If that's not what you mean by power function, then please clarify for us what you're asking.

if n is an integer you can just express it as a sum or product.

I don't see what this has to do with what the OP asked.

 

[eddybob123]

But there should obviously be one that exists. For example, if one lists out the squares of the integers and find their differences, one will achieve all the positive odd numbers. Likewise, if one lists out the cubes of the integers, and find their differences and the differnece of their difference, one will achieve all the multiples of 6. I was just wondering whether their was a general formula for all the nth powers.

 

[DonAntonio]

But there should obviously be one that exists. For example, if one lists out the squares of the integers and find their differences, one will achieve all the positive odd numbers. Likewise, if one lists out the cubes of the integers, and find their differences and the differnece of their difference, one will achieve all the multiples of 6. I was just wondering whether their was a general formula for all the nth powers.

What does this have to do at all with your original question??

DonAntonio

 

[chiro]

Hi guys I am just wondering if there exists an alternate nth power function that doesn't involve any exponents. Thank you in advance.

Hey eddybob123.

One way that you could do it is first decompose into integer and non-integer parts (i.e. x^(a+b) = x^a * x^b where a is an integer and b is the fractional part).

From this you can reduce the x^a to a summation (humungous but huge non-the-less) which then leaves how to resolve x^b.

For this part you can use a power-series expansion that is of the form of an 'infinite-polynomial'.

Technically you can't calculate this result in a finite-manner, but you can write the summation out in terms of a power series with integer powers and because they are in integer powers, you can use the ideas for summations from integer powers and do it this way.

So for example let's look at x^(2.5).

Take x^(2.5) = x^2 * x^(1/2). x^2 can be written out as a summation (you need to take into account the fractional part of x as well).

Now x^(1/2) has a power series expansion with integer powers. Again you will need to take into account the fractional parts and deal with these in a way that translates to summation.

Your answer most likely won't lend itself to finite-computation of integers or rational numbers, but it still can be expressed in terms of a summation.

When x is not an integer you have x = c + d where c is an integer and d is the fractional part. So now from this you have to consider (c+d)^f for some f.

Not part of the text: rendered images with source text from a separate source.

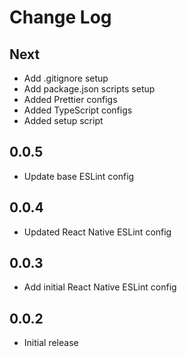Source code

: # Change Log

## Next

- Add .gitignore setup
- Add package.json scripts setup
- Added Prettier configs
- Added TypeScript configs
- Added setup script

## 0.0.5

- Update base ESLint config

## 0.0.4

- Updated React Native ESLint config

## 0.0.3

- Add initial React Native ESLint config

## 0.0.2

- Initial release
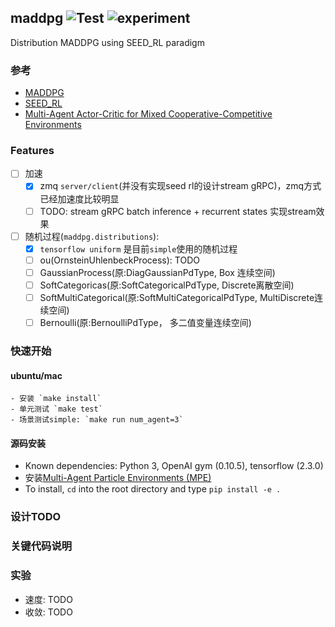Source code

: ## maddpg ![Test](https://github.com/iminders/maddpg/workflows/Test/badge.svg) ![experiment](https://github.com/iminders/maddpg/workflows/experiment/badge.svg)
Distribution MADDPG using SEED_RL paradigm

### 参考
- [MADDPG](https://github.com/openai/maddpg)
- [SEED_RL](https://github.com/google-research/seed_rl)
- [Multi-Agent Actor-Critic for Mixed Cooperative-Competitive Environments](https://arxiv.org/pdf/1706.02275.pdf)
### Features
- [ ] 加速
    - [x] zmq `server/client`(并没有实现seed rl的设计stream gRPC)，zmq方式
已经加速度比较明显
    - [ ] TODO: stream gRPC batch inference + recurrent states 实现stream效果
- [ ] 随机过程(`maddpg.distributions`):
    - [x] `tensorflow uniform` 是目前`simple`使用的随机过程
    - [ ] ou(OrnsteinUhlenbeckProcess): TODO
    - [ ] GaussianProcess(原:DiagGaussianPdType, Box 连续空间)
    - [ ] SoftCategoricas(原:SoftCategoricalPdType, Discrete离散空间)
    - [ ] SoftMultiCategorical(原:SoftMultiCategoricalPdType, MultiDiscrete连续空间)
    - [ ] Bernoulli(原:BernoulliPdType， 多二值变量连续空间)

### 快速开始
#### ubuntu/mac
    - 安装 `make install`
    - 单元测试 `make test`
    - 场景测试simple: `make run num_agent=3`

#### 源码安装
- Known dependencies: Python 3, OpenAI gym (0.10.5), tensorflow (2.3.0)
- 安装[Multi-Agent Particle Environments (MPE)](https://github.com/openai/multiagent-particle-envs)
- To install, `cd` into the root directory and type `pip install -e .`

### 设计TODO

### 关键代码说明

### 实验
- 速度: TODO
- 收敛: TODO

The thing is though, that you may have to do many of these transformations repeatedly to get something in terms of rational numbers, but it can be done. Just don't expect the final transformation to be a simple one.

If x is an integer or a rational number, use the method presented first in this response. If however it is not rational, then you will need to use more general tools which will be a lot harder.

 

[haruspex]

if one lists out the cubes of the integers, and find their differences and the differnece of their difference, one will achieve all the multiples of 6.

Yes, you can achieve rⁿ (plus smaller terms) by doing n summations up to r of the constant n!:
1! S(1, r) = Ʃ 1 = r
2! S(2, r) = 2! Ʃ S(1, r) = r(r+1) = r² + r
3! S(3, r) = 3! Ʃ S(2, r) = r(r+1)(r+2) = r³ + 2r² + 2r
etc.
Is that what you had in mind?

 

[dipole]

eddybob123,
If by "power function" you mean a function in which a variable is raised to a constant power (xⁿ), then no, there is no way to express it without an exponent.

If that's not what you mean by power function, then please clarify for us what you're asking.


I don't see what this has to do with what the OP asked.

xⁿ = x*x*x*x... n times. This can also be written as a sum.

 

[eddybob123]

Yes, haruspex, except with just general powers x^n expressed in summation form [n{SUM}k=1]f(x,n)

 

[Mark44]

xⁿ = x*x*x*x... n times. This can also be written as a sum.

OK, I'm game - show me.

 

[haruspex]

3! S(3, r) = 3! Ʃ S(2, r) = r(r+1)(r+2) = r³ + 2r² + 2r

Er.. I mean = r³ + 3r² + 2r

 

[eddybob123]

I know that for all x^n, that the terms p_n are related to n, and that x^n=p_1 + p_2 + p_3 + ... + p_n. I just need to find a direct function relating all values of p.